Kento ha presentato un singolo intitolato ‘Free Toomaj’. “È un messaggio di libertà – dichiara il rapper – libertà di espressione e anche fisica, in riferimento a Toomaj”. Il rap, osserva, “è stato la voce di molte esperienze, sia belle che brutte, e questa sera cerchiamo di ridargli un senso positivo, tornando alla sua missione originale. Nel nostro piccolo, ci mettiamo a disposizione. Tenco non avrebbe apprezzato questo rap superficiale e pieno di banalità che va di moda adesso”.

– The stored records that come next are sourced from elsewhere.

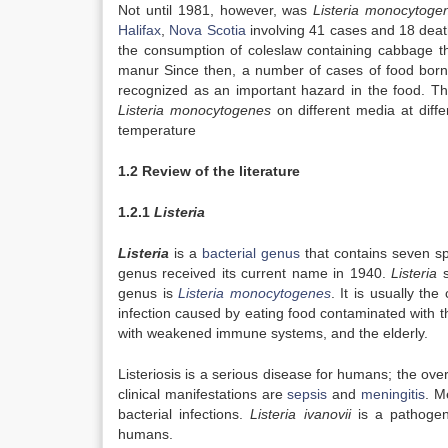
Not until 1981, however, was
Listeria monocytoge
Halifax
,
Nova Scotia
involving 41 cases and 18 deat
the consumption of coleslaw containing cabbage t
manur Since then, a number of cases of food born
recognized as an important hazard in the food. Th
Listeria monocytogenes
on different media at diff
temperature
1.2 Review of the literature
1.2.1
Listeria
Listeria
is a
bacterial
genus
that contains seven sp
genus received its current name in 1940.
Listeria
s
genus is
Listeria monocytogenes
. It is usually th
infection caused by eating food contaminated with 
with weakened immune systems, and the elderly.
Listeriosis is a serious disease for humans; the ove
clinical manifestations are
sepsis
and
meningitis
. M
bacterial infections.
Listeria ivanovii
is a pathogen
humans.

Per i giovani delle scuole e delle carceri, la musica è il primo sfogo emotivo e Kento lo sa bene. “I ragazzi non sono abituati a essere ascoltati, ma esprimono ciò che hanno dentro – sottolinea -. A volte basta un piccolo gesto, come mettergli in mano una penna e un foglio a righe, e tirano fuori cose straordinarie”. Sicuramente, se i ragazzi hanno adulti intorno che danno loro spazio e li ascoltano, “hanno una possibilità in più che spesso, soprattutto per i detenuti, manca”. E anche il rap può essere un prezioso contributo. “Oggi è impossibile pensare al rap senza soldi, mercato e guadagni vi commerciali e ci sta – osserva Kento -. L’importante è non credere che il rap sia solo quello ma mantenere lo spirito originario, che è quello della strada, ed è quello che provo a fare sia in prima persona sia dando voce ai ragazzi che seguo”.